2.1. Matrix multiplication

This benchmark runs a matrix multiplication operation C = AB, where A has size NxM, B has size MxP, and the resulting matrix C has size NxP. The kernel uses a blocking version of the matrix multiplication algorithm with three nested loops chasing the matrix multiplication index pattern; the loop body implements the inner/block matrix multiplication.

The parallelization approach will use the task directive in order to express parallelism and the taskwait directive to guarantee the execution of previously created tasks:

for (long k = 0; k < NB_K; k++) {
   for (long i = 0; i < NB_I; i++) {
      #pragma oss task label(matmul block)
      for (long j = 0; j < NB_J; j++) {
         double (* restrict A_block)[TS] = A[i][k];
         double (* restrict B_block)[TS] = B[k][j];
         double (* restrict C_block)[TS] = C[i][j];

         for (long ii = 0; ii < TS; ii++) {
            for (long jj = 0; jj < TS; jj++) {
               for (long kk = 0; kk < TS; kk++) {
                  C_block[ii][jj] += A_block[ii][kk] * B_block[kk][jj];
   #pragma oss taskwait

The algorithm creates a task containing the ‘j’ loop (i.e., the ‘i’ loop body). After all the ‘i’ iterations the code uses a taskwait directive which guarantees the finalization of all previously instantiated tasks before continue with the program execution. The algorithm opens and closes the parallelism as many times as ‘k’ iterations.

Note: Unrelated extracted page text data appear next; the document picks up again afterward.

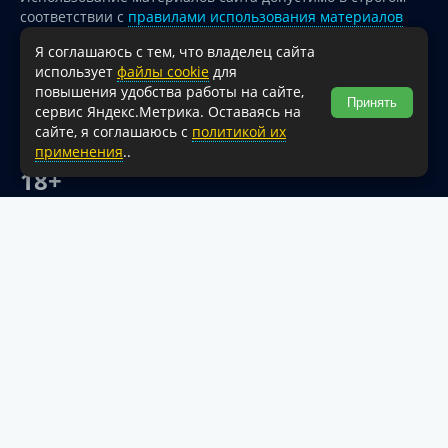
соответствии с
правилами использования материалов
опубликованных на сайте
Я соглашаюсь с тем, что владелец сайта
При перепечатке и использовании информации ссылка
использует
файлы cookie
для
на источник обязательна.
повышения удобства работы на сайте,
Принять
сервис Яндекс.Метрика. Оставаясь на
Для сайтов и страниц сети Интернет обязательна
сайте, я соглашаюсь с
политикой их
активная гиперссылка на официальный интернет-портал
применения
..
администрации Туапсинского муниципального округа.
18+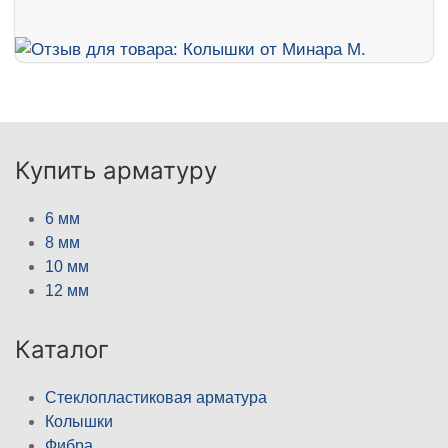
Купить арматуру
6 мм
8 мм
10 мм
12 мм
Каталог
Стеклопластиковая арматура
Колышки
Фибра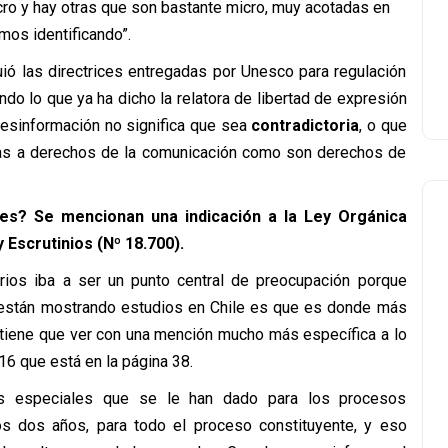
o y hay otras que son bastante micro, muy acotadas en
mos identificando”.
uió las directrices entregadas por Unesco para regulación
do lo que ya ha dicho la relatora de libertad de expresión
sinformación no significa que sea
contradictoria
, o que
tías a derechos de la comunicación como son derechos de
nes? Se mencionan una indicación a la Ley Orgánica
 Escrutinios (Nº 18.700).
ios iba a ser un punto central de preocupación porque
 están mostrando estudios en Chile es que es donde más
 tiene que ver con una mención mucho más específica a lo
16 que está en la página 38.
es especiales que se le han dado para los procesos
os dos años, para todo el proceso constituyente, y eso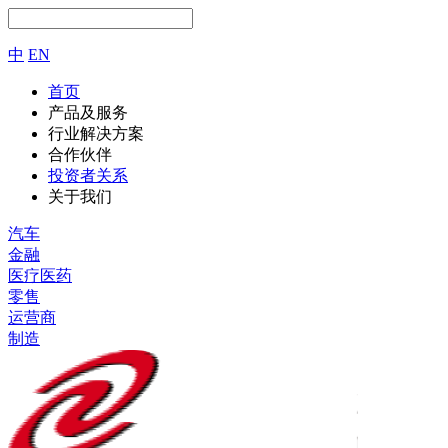
中
EN
首页
产品及服务
行业解决方案
合作伙伴
投资者关系
关于我们
汽车
金融
医疗医药
零售
运营商
制造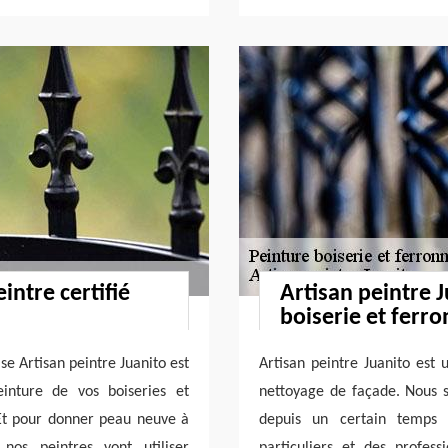
intre certifié
Artisan peintre J
boiserie et ferro
se Artisan peintre Juanito est
Artisan peintre Juanito est 
einture de vos boiseries et
nettoyage de façade. Nous 
Et pour donner peau neuve à
depuis un certain temps
nos peintres vont utiliser
particuliers et des profes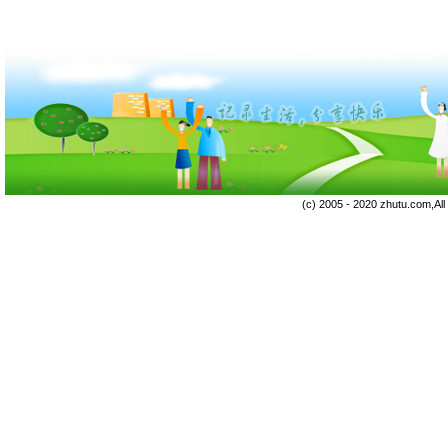
(c) 2005 - 2020 zhutu.com,Al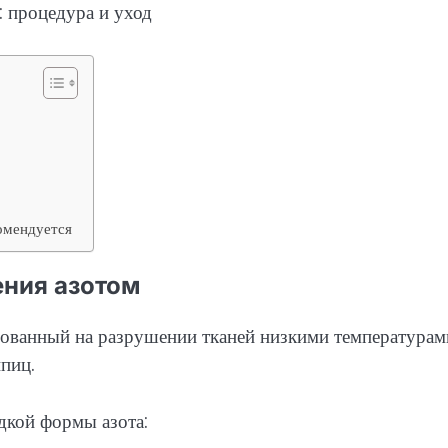
омендуется
ения азотом
нованный на разрушении тканей низкими температурам
пиц.
кой формы азота: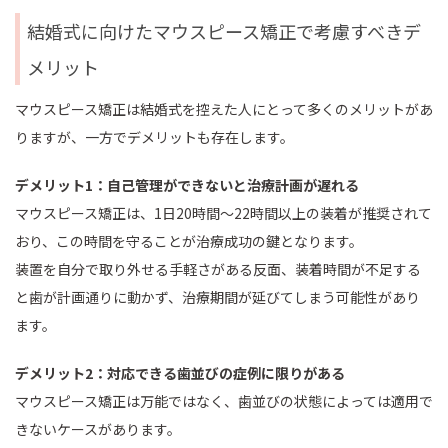
結婚式に向けたマウスピース矯正で考慮すべきデ
メリット
マウスピース矯正は結婚式を控えた人にとって多くのメリットがあ
りますが、一方でデメリットも存在します。
デメリット1：自己管理ができないと治療計画が遅れる
マウスピース矯正は、1日20時間～22時間以上の装着が推奨されて
おり、この時間を守ることが治療成功の鍵となります。
装置を自分で取り外せる手軽さがある反面、装着時間が不足する
と歯が計画通りに動かず、治療期間が延びてしまう可能性があり
ます。
デメリット2：対応できる歯並びの症例に限りがある
マウスピース矯正は万能ではなく、歯並びの状態によっては適用で
きないケースがあります。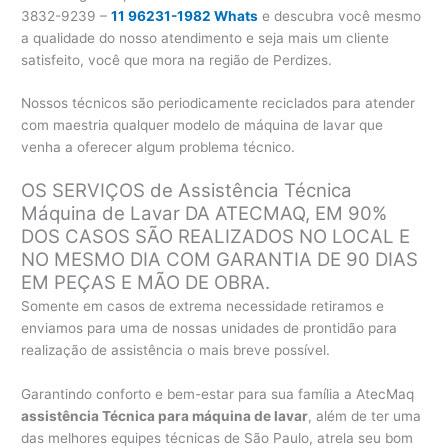
3832-9239 –
11 96231-1982 Whats
e descubra você mesmo
a qualidade do nosso atendimento e seja mais um cliente
satisfeito, você que mora na região de Perdizes.
Nossos técnicos são periodicamente reciclados para atender
com maestria qualquer modelo de máquina de lavar que
venha a oferecer algum problema técnico.
OS SERVIÇOS de Assistência Técnica
Máquina de Lavar DA ATECMAQ, EM 90%
DOS CASOS SÃO REALIZADOS NO LOCAL E
NO MESMO DIA COM GARANTIA DE 90 DIAS
EM PEÇAS E MÃO DE OBRA.
Somente em casos de extrema necessidade retiramos e
enviamos para uma de nossas unidades de prontidão para
realização de assistência o mais breve possível.
Garantindo conforto e bem-estar para sua família a AtecMaq
assistência Técnica para máquina de lavar
, além de ter uma
das melhores equipes técnicas de São Paulo, atrela seu bom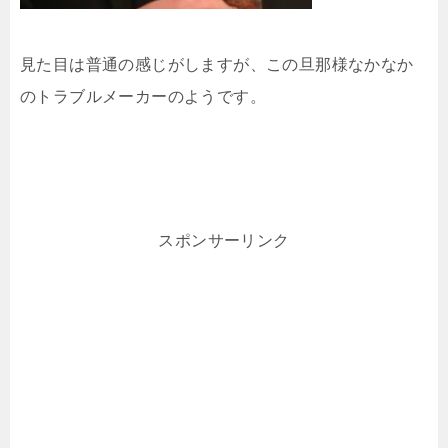
見た目は普通の感じがしますが、この旦那様なかなか
のトラブルメーカーのようです。
スポンサーリンク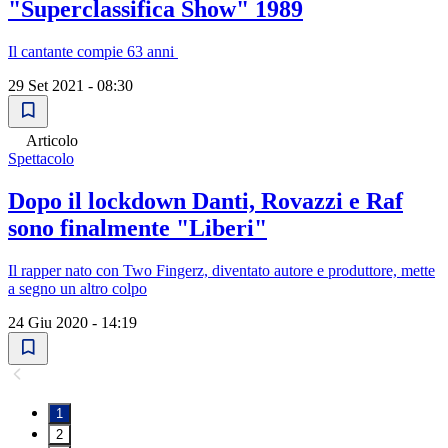
"Superclassifica Show" 1989
Il cantante compie 63 anni
29 Set 2021 - 08:30
Articolo
Spettacolo
Dopo il lockdown Danti, Rovazzi e Raf
sono finalmente "Liberi"
Il rapper nato con Two Fingerz, diventato autore e produttore, mette
a segno un altro colpo
24 Giu 2020 - 14:19
1
2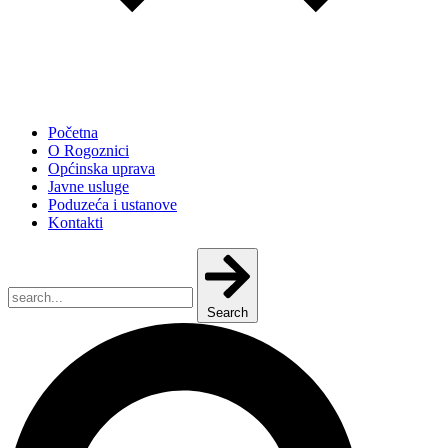
Početna
O Rogoznici
Općinska uprava
Javne usluge
Poduzeća i ustanove
Kontakti
Search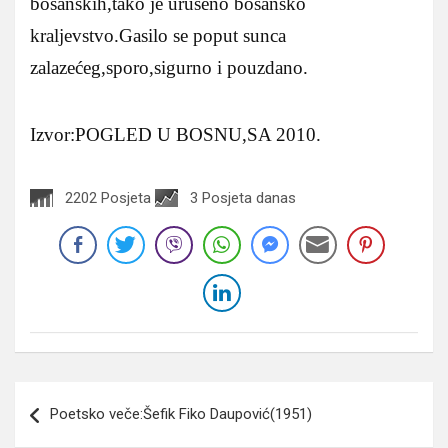
bosanskih,tako je urušeno bosansko
kraljevstvo.Gasilo se poput sunca
zalazećeg,sporo,sigurno i pouzdano.
Izvor:POGLED U BOSNU,SA 2010.
2202 Posjeta
3 Posjeta danas
Navigacija
Poetsko veče:Šefik Fiko Daupović(1951)
članaka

2.1.1. Goals of this exercise

  • Code is completely annotated: you DON’T need to modify it. You only need to compile and execute.
  • Review source code and check the different directives and their clauses. Try to understand what they mean.
  • Pay special attention to data-sharing attributes, including those that do not appear (i.e., the implicit ones).
  • Check several runtime options when executing the program (versions, schedulers, etc.).
  • Check scalability. Execute the program using different numbers of cpus and compute the speed-up.
  • Change program arguments that may have an impact on task granularity (block size, tile size, etc.).
  • Change program arguments that may have an impact on the number of tasks (matrix sizes and/or block/tile sizes).
  • Get different paraver traces using different runtime options or program arguments and compare them.

2.1.2. Execution instructions

You should run the program as:

./matmul N M P TS


  • N is the number of rows of the matrix A.
  • M is the number of columns of the matrix A and the number of rows of the matrix B.
  • P is the number of columns of the matrix B.
  • The matrix multiplication operation will be applied in blocks that contain TSxTS elements.